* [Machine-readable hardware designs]
((

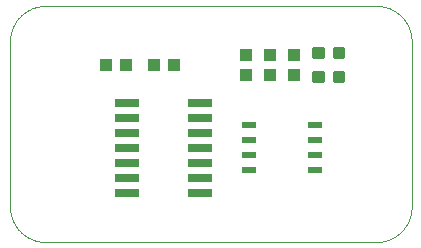
<source format=gtp>
G75*
%MOIN*%
%OFA0B0*%
%FSLAX25Y25*%
%IPPOS*%
%LPD*%
%AMOC8*
5,1,8,0,0,1.08239X$1,22.5*
%
%ADD10C,0.00000*%
%ADD11C,0.01181*%
%ADD12R,0.08000X0.02600*%
%ADD13R,0.04331X0.03937*%
%ADD14R,0.03937X0.04331*%
%ADD15R,0.04724X0.02362*%
D10*
X0013997Y0001000D02*
X0124233Y0001000D01*
X0124518Y0001003D01*
X0124804Y0001014D01*
X0125089Y0001031D01*
X0125373Y0001055D01*
X0125657Y0001086D01*
X0125940Y0001124D01*
X0126221Y0001169D01*
X0126502Y0001220D01*
X0126782Y0001278D01*
X0127060Y0001343D01*
X0127336Y0001415D01*
X0127610Y0001493D01*
X0127883Y0001578D01*
X0128153Y0001670D01*
X0128421Y0001768D01*
X0128687Y0001872D01*
X0128950Y0001983D01*
X0129210Y0002100D01*
X0129468Y0002223D01*
X0129722Y0002353D01*
X0129973Y0002489D01*
X0130221Y0002630D01*
X0130465Y0002778D01*
X0130706Y0002931D01*
X0130942Y0003091D01*
X0131175Y0003256D01*
X0131404Y0003426D01*
X0131629Y0003602D01*
X0131849Y0003784D01*
X0132065Y0003970D01*
X0132276Y0004162D01*
X0132483Y0004359D01*
X0132685Y0004561D01*
X0132882Y0004768D01*
X0133074Y0004979D01*
X0133260Y0005195D01*
X0133442Y0005415D01*
X0133618Y0005640D01*
X0133788Y0005869D01*
X0133953Y0006102D01*
X0134113Y0006338D01*
X0134266Y0006579D01*
X0134414Y0006823D01*
X0134555Y0007071D01*
X0134691Y0007322D01*
X0134821Y0007576D01*
X0134944Y0007834D01*
X0135061Y0008094D01*
X0135172Y0008357D01*
X0135276Y0008623D01*
X0135374Y0008891D01*
X0135466Y0009161D01*
X0135551Y0009434D01*
X0135629Y0009708D01*
X0135701Y0009984D01*
X0135766Y0010262D01*
X0135824Y0010542D01*
X0135875Y0010823D01*
X0135920Y0011104D01*
X0135958Y0011387D01*
X0135989Y0011671D01*
X0136013Y0011955D01*
X0136030Y0012240D01*
X0136041Y0012526D01*
X0136044Y0012811D01*
X0136044Y0067929D01*
X0136041Y0068214D01*
X0136030Y0068500D01*
X0136013Y0068785D01*
X0135989Y0069069D01*
X0135958Y0069353D01*
X0135920Y0069636D01*
X0135875Y0069917D01*
X0135824Y0070198D01*
X0135766Y0070478D01*
X0135701Y0070756D01*
X0135629Y0071032D01*
X0135551Y0071306D01*
X0135466Y0071579D01*
X0135374Y0071849D01*
X0135276Y0072117D01*
X0135172Y0072383D01*
X0135061Y0072646D01*
X0134944Y0072906D01*
X0134821Y0073164D01*
X0134691Y0073418D01*
X0134555Y0073669D01*
X0134414Y0073917D01*
X0134266Y0074161D01*
X0134113Y0074402D01*
X0133953Y0074638D01*
X0133788Y0074871D01*
X0133618Y0075100D01*
X0133442Y0075325D01*
X0133260Y0075545D01*
X0133074Y0075761D01*
X0132882Y0075972D01*
X0132685Y0076179D01*
X0132483Y0076381D01*
X0132276Y0076578D01*
X0132065Y0076770D01*
X0131849Y0076956D01*
X0131629Y0077138D01*
X0131404Y0077314D01*
X0131175Y0077484D01*
X0130942Y0077649D01*
X0130706Y0077809D01*
X0130465Y0077962D01*
X0130221Y0078110D01*
X0129973Y0078251D01*
X0129722Y0078387D01*
X0129468Y0078517D01*
X0129210Y0078640D01*
X0128950Y0078757D01*
X0128687Y0078868D01*
X0128421Y0078972D01*
X0128153Y0079070D01*
X0127883Y0079162D01*
X0127610Y0079247D01*
X0127336Y0079325D01*
X0127060Y0079397D01*
X0126782Y0079462D01*
X0126502Y0079520D01*
X0126221Y0079571D01*
X0125940Y0079616D01*
X0125657Y0079654D01*
X0125373Y0079685D01*
X0125089Y0079709D01*
X0124804Y0079726D01*
X0124518Y0079737D01*
X0124233Y0079740D01*
X0013997Y0079740D01*
X0013712Y0079737D01*
X0013426Y0079726D01*
X0013141Y0079709D01*
X0012857Y0079685D01*
X0012573Y0079654D01*
X0012290Y0079616D01*
X0012009Y0079571D01*
X0011728Y0079520D01*
X0011448Y0079462D01*
X0011170Y0079397D01*
X0010894Y0079325D01*
X0010620Y0079247D01*
X0010347Y0079162D01*
X0010077Y0079070D01*
X0009809Y0078972D01*
X0009543Y0078868D01*
X0009280Y0078757D01*
X0009020Y0078640D01*
X0008762Y0078517D01*
X0008508Y0078387D01*
X0008257Y0078251D01*
X0008009Y0078110D01*
X0007765Y0077962D01*
X0007524Y0077809D01*
X0007288Y0077649D01*
X0007055Y0077484D01*
X0006826Y0077314D01*
X0006601Y0077138D01*
X0006381Y0076956D01*
X0006165Y0076770D01*
X0005954Y0076578D01*
X0005747Y0076381D01*
X0005545Y0076179D01*
X0005348Y0075972D01*
X0005156Y0075761D01*
X0004970Y0075545D01*
X0004788Y0075325D01*
X0004612Y0075100D01*
X0004442Y0074871D01*
X0004277Y0074638D01*
X0004117Y0074402D01*
X0003964Y0074161D01*
X0003816Y0073917D01*
X0003675Y0073669D01*
X0003539Y0073418D01*
X0003409Y0073164D01*
X0003286Y0072906D01*
X0003169Y0072646D01*
X0003058Y0072383D01*
X0002954Y0072117D01*
X0002856Y0071849D01*
X0002764Y0071579D01*
X0002679Y0071306D01*
X0002601Y0071032D01*
X0002529Y0070756D01*
X0002464Y0070478D01*
X0002406Y0070198D01*
X0002355Y0069917D01*
X0002310Y0069636D01*
X0002272Y0069353D01*
X0002241Y0069069D01*
X0002217Y0068785D01*
X0002200Y0068500D01*
X0002189Y0068214D01*
X0002186Y0067929D01*
X0002186Y0012811D01*
X0002189Y0012526D01*
X0002200Y0012240D01*
X0002217Y0011955D01*
X0002241Y0011671D01*
X0002272Y0011387D01*
X0002310Y0011104D01*
X0002355Y0010823D01*
X0002406Y0010542D01*
X0002464Y0010262D01*
X0002529Y0009984D01*
X0002601Y0009708D01*
X0002679Y0009434D01*
X0002764Y0009161D01*
X0002856Y0008891D01*
X0002954Y0008623D01*
X0003058Y0008357D01*
X0003169Y0008094D01*
X0003286Y0007834D01*
X0003409Y0007576D01*
X0003539Y0007322D01*
X0003675Y0007071D01*
X0003816Y0006823D01*
X0003964Y0006579D01*
X0004117Y0006338D01*
X0004277Y0006102D01*
X0004442Y0005869D01*
X0004612Y0005640D01*
X0004788Y0005415D01*
X0004970Y0005195D01*
X0005156Y0004979D01*
X0005348Y0004768D01*
X0005545Y0004561D01*
X0005747Y0004359D01*
X0005954Y0004162D01*
X0006165Y0003970D01*
X0006381Y0003784D01*
X0006601Y0003602D01*
X0006826Y0003426D01*
X0007055Y0003256D01*
X0007288Y0003091D01*
X0007524Y0002931D01*
X0007765Y0002778D01*
X0008009Y0002630D01*
X0008257Y0002489D01*
X0008508Y0002353D01*
X0008762Y0002223D01*
X0009020Y0002100D01*
X0009280Y0001983D01*
X0009543Y0001872D01*
X0009809Y0001768D01*
X0010077Y0001670D01*
X0010347Y0001578D01*
X0010620Y0001493D01*
X0010894Y0001415D01*
X0011170Y0001343D01*
X0011448Y0001278D01*
X0011728Y0001220D01*
X0012009Y0001169D01*
X0012290Y0001124D01*
X0012573Y0001086D01*
X0012857Y0001055D01*
X0013141Y0001031D01*
X0013426Y0001014D01*
X0013712Y0001003D01*
X0013997Y0001000D01*
D11*
X0103654Y0054740D02*
X0103654Y0057496D01*
X0106410Y0057496D01*
X0106410Y0054740D01*
X0103654Y0054740D01*
X0103654Y0055862D02*
X0106410Y0055862D01*
X0106410Y0056984D02*
X0103654Y0056984D01*
X0110560Y0057496D02*
X0110560Y0054740D01*
X0110560Y0057496D02*
X0113316Y0057496D01*
X0113316Y0054740D01*
X0110560Y0054740D01*
X0110560Y0055862D02*
X0113316Y0055862D01*
X0113316Y0056984D02*
X0110560Y0056984D01*
X0110560Y0062614D02*
X0110560Y0065370D01*
X0113316Y0065370D01*
X0113316Y0062614D01*
X0110560Y0062614D01*
X0110560Y0063736D02*
X0113316Y0063736D01*
X0113316Y0064858D02*
X0110560Y0064858D01*
X0103654Y0065370D02*
X0103654Y0062614D01*
X0103654Y0065370D02*
X0106410Y0065370D01*
X0106410Y0062614D01*
X0103654Y0062614D01*
X0103654Y0063736D02*
X0106410Y0063736D01*
X0106410Y0064858D02*
X0103654Y0064858D01*
D12*
X0065467Y0047496D03*
X0065467Y0042496D03*
X0065467Y0037496D03*
X0065467Y0032496D03*
X0065467Y0027496D03*
X0065467Y0022496D03*
X0065467Y0017496D03*
X0041267Y0017496D03*
X0041267Y0022496D03*
X0041267Y0027496D03*
X0041267Y0032496D03*
X0041267Y0037496D03*
X0041267Y0042496D03*
X0041267Y0047496D03*
D13*
X0040966Y0060055D03*
X0034273Y0060055D03*
X0050021Y0060055D03*
X0056714Y0060055D03*
D14*
X0080926Y0056709D03*
X0088800Y0056709D03*
X0096674Y0056709D03*
X0096674Y0063402D03*
X0088800Y0063402D03*
X0080926Y0063402D03*
D15*
X0081714Y0039996D03*
X0081714Y0034996D03*
X0081714Y0029996D03*
X0081714Y0024996D03*
X0103761Y0024996D03*
X0103761Y0029996D03*
X0103761Y0034996D03*
X0103761Y0039996D03*
M02*

</source>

))

* [Your instructions] The lines to extract from the data above begin with the line containing "X0128950Y0078757D01*" and end with the line containing "X0003058Y0008357D01*". Extract them exactly, including both.

* [Output]
X0128950Y0078757D01*
X0128687Y0078868D01*
X0128421Y0078972D01*
X0128153Y0079070D01*
X0127883Y0079162D01*
X0127610Y0079247D01*
X0127336Y0079325D01*
X0127060Y0079397D01*
X0126782Y0079462D01*
X0126502Y0079520D01*
X0126221Y0079571D01*
X0125940Y0079616D01*
X0125657Y0079654D01*
X0125373Y0079685D01*
X0125089Y0079709D01*
X0124804Y0079726D01*
X0124518Y0079737D01*
X0124233Y0079740D01*
X0013997Y0079740D01*
X0013712Y0079737D01*
X0013426Y0079726D01*
X0013141Y0079709D01*
X0012857Y0079685D01*
X0012573Y0079654D01*
X0012290Y0079616D01*
X0012009Y0079571D01*
X0011728Y0079520D01*
X0011448Y0079462D01*
X0011170Y0079397D01*
X0010894Y0079325D01*
X0010620Y0079247D01*
X0010347Y0079162D01*
X0010077Y0079070D01*
X0009809Y0078972D01*
X0009543Y0078868D01*
X0009280Y0078757D01*
X0009020Y0078640D01*
X0008762Y0078517D01*
X0008508Y0078387D01*
X0008257Y0078251D01*
X0008009Y0078110D01*
X0007765Y0077962D01*
X0007524Y0077809D01*
X0007288Y0077649D01*
X0007055Y0077484D01*
X0006826Y0077314D01*
X0006601Y0077138D01*
X0006381Y0076956D01*
X0006165Y0076770D01*
X0005954Y0076578D01*
X0005747Y0076381D01*
X0005545Y0076179D01*
X0005348Y0075972D01*
X0005156Y0075761D01*
X0004970Y0075545D01*
X0004788Y0075325D01*
X0004612Y0075100D01*
X0004442Y0074871D01*
X0004277Y0074638D01*
X0004117Y0074402D01*
X0003964Y0074161D01*
X0003816Y0073917D01*
X0003675Y0073669D01*
X0003539Y0073418D01*
X0003409Y0073164D01*
X0003286Y0072906D01*
X0003169Y0072646D01*
X0003058Y0072383D01*
X0002954Y0072117D01*
X0002856Y0071849D01*
X0002764Y0071579D01*
X0002679Y0071306D01*
X0002601Y0071032D01*
X0002529Y0070756D01*
X0002464Y0070478D01*
X0002406Y0070198D01*
X0002355Y0069917D01*
X0002310Y0069636D01*
X0002272Y0069353D01*
X0002241Y0069069D01*
X0002217Y0068785D01*
X0002200Y0068500D01*
X0002189Y0068214D01*
X0002186Y0067929D01*
X0002186Y0012811D01*
X0002189Y0012526D01*
X0002200Y0012240D01*
X0002217Y0011955D01*
X0002241Y0011671D01*
X0002272Y0011387D01*
X0002310Y0011104D01*
X0002355Y0010823D01*
X0002406Y0010542D01*
X0002464Y0010262D01*
X0002529Y0009984D01*
X0002601Y0009708D01*
X0002679Y0009434D01*
X0002764Y0009161D01*
X0002856Y0008891D01*
X0002954Y0008623D01*
X0003058Y0008357D01*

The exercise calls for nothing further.